There have been many forces that have shaped the world since human history.
Developments such as the invention of fire, steam engines and electricity are the greatest examples of this shaping power. In recent times, the concept of power has evolved in a very different direction.
It has moved from muscle power to mechanization, and from mechanization to data-based.
We are in a data-based era called Industry 4.0, where data is everything. The most important concept of this period is “Big Data”. Let’s consider big data in more detail.
What is Big Data?
Big data is data made meaningful. Data is analyzed, classified, processed, and thus turns into usable information resources in a meaningful form, rather than as a pile of data.
Data becomes Big Data in three stages;
- Merging: In this stage, data from many sources are brought together.
- Managing: It is the stage of managing the data. When it comes to big data, there shouldn’t be a few documents that come to your mind. It is millions of data from hundreds of sources. Such a large amount of data needs to be stored. Companies solve this process internally or by using the cloud. Nowadays, there are people who store in both ways.
- Analyze: Any data that is not analyzed has no meaning. Just storing data does not make it meaningful. For this reason, it is the most important analysis step of big data.
What are the Basic Features of Big Data?
Big data consists of five main components. These can be listed as follows:
- Volume: The term used for the amount of data. This amount of data increases and decreases depending on the data processed.
- Velocity: The time it takes to receive and process data is called speed. The higher the speed rating, the more valuable it is. The reason why there are many devices working with real-time speed today is that speed is an important component.
- Variety: Having more than one data type is an example of diversity. For example, a text and a voice are two data types.
- Verification: It is a term that has emerged recently and refers to data security. In line with this term, issues such as who can view and process the data and the accuracy of the data are discussed.
- Value: Data is as valuable as it is meaningful. Valuable data also adds value to the organization. Unnecessary data stacks that do not meet the needs of the institution are worthless.

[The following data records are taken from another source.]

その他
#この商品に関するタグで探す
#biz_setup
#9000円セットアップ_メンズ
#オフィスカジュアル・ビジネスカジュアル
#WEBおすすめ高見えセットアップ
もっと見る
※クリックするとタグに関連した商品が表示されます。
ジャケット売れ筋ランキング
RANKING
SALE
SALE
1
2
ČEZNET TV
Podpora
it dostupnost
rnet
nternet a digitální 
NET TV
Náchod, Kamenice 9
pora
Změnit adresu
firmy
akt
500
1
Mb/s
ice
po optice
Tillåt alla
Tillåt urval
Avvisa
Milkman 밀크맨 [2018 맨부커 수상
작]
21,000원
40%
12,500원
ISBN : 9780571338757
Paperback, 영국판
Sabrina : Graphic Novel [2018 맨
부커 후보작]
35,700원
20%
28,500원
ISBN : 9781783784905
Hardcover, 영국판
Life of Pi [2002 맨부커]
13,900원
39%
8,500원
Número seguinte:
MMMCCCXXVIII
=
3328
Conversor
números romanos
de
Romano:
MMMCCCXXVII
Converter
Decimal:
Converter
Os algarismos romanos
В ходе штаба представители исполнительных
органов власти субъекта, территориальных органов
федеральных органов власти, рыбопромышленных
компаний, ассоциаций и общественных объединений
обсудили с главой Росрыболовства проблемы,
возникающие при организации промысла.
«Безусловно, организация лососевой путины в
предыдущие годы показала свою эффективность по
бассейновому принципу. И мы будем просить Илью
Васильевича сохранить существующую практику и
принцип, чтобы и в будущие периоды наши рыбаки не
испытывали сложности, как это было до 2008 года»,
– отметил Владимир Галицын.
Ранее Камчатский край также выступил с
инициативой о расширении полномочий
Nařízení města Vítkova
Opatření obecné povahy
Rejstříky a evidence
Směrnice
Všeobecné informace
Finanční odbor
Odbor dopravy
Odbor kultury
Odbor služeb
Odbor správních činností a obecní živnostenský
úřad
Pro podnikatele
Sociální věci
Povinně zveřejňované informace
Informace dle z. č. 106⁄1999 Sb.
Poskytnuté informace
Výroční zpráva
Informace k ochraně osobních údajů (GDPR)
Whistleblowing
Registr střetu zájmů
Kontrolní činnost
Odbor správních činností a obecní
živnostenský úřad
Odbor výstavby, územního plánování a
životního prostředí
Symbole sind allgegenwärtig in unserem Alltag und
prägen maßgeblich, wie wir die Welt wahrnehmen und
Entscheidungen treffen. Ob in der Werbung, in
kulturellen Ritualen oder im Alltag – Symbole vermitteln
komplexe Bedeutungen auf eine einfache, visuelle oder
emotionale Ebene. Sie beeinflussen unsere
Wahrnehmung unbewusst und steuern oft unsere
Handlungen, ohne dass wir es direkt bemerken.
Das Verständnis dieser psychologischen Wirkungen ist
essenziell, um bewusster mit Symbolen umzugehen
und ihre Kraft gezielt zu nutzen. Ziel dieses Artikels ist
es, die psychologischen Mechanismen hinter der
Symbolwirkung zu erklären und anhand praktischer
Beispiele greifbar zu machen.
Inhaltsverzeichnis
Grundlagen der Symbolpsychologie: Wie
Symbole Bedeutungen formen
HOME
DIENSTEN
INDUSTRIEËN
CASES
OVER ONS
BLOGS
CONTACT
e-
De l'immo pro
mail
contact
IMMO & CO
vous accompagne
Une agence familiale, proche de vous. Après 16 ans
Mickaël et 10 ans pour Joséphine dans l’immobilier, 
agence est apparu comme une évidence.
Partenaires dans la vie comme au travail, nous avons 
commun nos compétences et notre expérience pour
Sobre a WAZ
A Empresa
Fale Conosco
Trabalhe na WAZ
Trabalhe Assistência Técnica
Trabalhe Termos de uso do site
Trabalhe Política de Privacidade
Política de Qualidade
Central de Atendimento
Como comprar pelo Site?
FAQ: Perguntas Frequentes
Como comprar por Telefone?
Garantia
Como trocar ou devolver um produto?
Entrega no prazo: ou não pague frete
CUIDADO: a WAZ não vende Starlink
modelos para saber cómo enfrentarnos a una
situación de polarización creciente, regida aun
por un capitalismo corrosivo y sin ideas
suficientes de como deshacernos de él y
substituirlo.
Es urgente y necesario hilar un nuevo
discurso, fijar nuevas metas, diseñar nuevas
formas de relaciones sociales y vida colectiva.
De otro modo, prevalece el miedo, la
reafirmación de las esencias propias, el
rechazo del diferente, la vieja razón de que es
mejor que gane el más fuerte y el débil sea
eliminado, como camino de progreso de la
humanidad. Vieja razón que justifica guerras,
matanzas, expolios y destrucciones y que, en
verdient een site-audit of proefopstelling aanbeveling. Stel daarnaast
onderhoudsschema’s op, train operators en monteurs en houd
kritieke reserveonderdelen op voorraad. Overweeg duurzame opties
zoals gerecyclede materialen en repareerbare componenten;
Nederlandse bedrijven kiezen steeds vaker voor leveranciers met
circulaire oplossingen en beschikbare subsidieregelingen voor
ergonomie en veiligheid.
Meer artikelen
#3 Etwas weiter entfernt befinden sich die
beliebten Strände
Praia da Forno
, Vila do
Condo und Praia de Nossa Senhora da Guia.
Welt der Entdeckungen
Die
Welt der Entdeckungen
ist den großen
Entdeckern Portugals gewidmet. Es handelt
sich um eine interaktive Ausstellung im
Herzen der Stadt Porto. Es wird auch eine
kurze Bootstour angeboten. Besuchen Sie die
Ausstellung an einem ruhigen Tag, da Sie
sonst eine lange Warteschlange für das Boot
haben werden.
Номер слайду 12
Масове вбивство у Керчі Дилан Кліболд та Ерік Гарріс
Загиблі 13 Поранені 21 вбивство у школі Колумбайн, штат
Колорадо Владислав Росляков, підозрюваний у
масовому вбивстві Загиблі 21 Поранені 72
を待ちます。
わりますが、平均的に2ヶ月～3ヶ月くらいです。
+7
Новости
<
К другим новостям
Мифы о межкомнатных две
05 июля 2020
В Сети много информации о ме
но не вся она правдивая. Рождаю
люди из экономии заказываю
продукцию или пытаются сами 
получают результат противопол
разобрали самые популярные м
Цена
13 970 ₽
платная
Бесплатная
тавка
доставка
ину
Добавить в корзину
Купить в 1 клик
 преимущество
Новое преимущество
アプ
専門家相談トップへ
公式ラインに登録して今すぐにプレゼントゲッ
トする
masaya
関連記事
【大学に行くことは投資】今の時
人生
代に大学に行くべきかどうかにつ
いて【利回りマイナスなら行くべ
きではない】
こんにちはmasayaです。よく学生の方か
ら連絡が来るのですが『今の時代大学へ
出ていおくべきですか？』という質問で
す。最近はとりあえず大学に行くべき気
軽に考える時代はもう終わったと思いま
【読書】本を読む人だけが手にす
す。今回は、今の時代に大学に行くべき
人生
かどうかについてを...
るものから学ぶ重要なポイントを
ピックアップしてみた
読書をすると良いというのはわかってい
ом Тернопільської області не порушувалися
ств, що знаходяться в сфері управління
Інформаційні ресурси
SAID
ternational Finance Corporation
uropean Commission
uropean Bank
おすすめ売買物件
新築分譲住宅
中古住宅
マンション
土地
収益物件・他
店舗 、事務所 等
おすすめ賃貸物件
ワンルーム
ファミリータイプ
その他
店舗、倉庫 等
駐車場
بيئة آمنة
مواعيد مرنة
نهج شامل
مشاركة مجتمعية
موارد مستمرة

Why is Big Data Important?
Data is of irreplaceable importance today. The importance of data cannot be ignored in every sector, from tourism to industry, from education to health. Industry 4.0 and before had a business-oriented order, not a consumer-oriented one.
There was a product produced in line with this order and this product was sold. Production of the product should be increased or decreased in line with demand.
However, today there is great competition in every field, so it has become important not to produce products but to produce the product according to consumer demands.
It has become important to understand the consumer, learn their likes, find their needs and the times they may need them. We can consider it with an example.
Let’s say you want to buy a dress. You only looked at one dress on the website. The system detects this and brings the dress to you.
Let’s say you did a search on diapers, food, and baby clothes. The system detects that you are a parent and shows you more baby products. These examples constitute only a small portion of the big data.
Big Data Technologies and Data Analytics
There are various technologies and tools developed to easily manage the analysis of big data. Some of these tools and technologies are:
- Hadoop: It is an open source platform for storing and processing big data.
- Spark: It is a data processing engine that facilitates the processing of big data in real time. It works much faster than the Hadoop platform.
- NoSQL Databases: Used to store and manage unstructured data.
- Data Mining and Machine Learning: Methods used in big data analytics include data mining and machine learning. These techniques are used to discover patterns and relationships in data sets.
- Visual Analytics Tools: These are tools used to understand data analysis visually. Tableau and Power BI are examples of visual analytics tools.
What are the Usage Areas of Big Data?
Big data is used in every field today. There is huge data, from the phones you have to the devices used in the industrial sector.
The simplest example is actually not far away, but inside your homes. When we get into the vehicle, we show you the existence of smart devices that ventilate the house and adjust the temperature before reaching your home.
Examples of usage areas include automatically turning on the light when we enter the house, and smart robot vacuum cleaners mapping and cleaning every area of the house.
Big data has a very important place to make your work easier both in your daily life and in your business life.
As technology gradually develops and expands, it is likely that there will be an increase in its usage areas.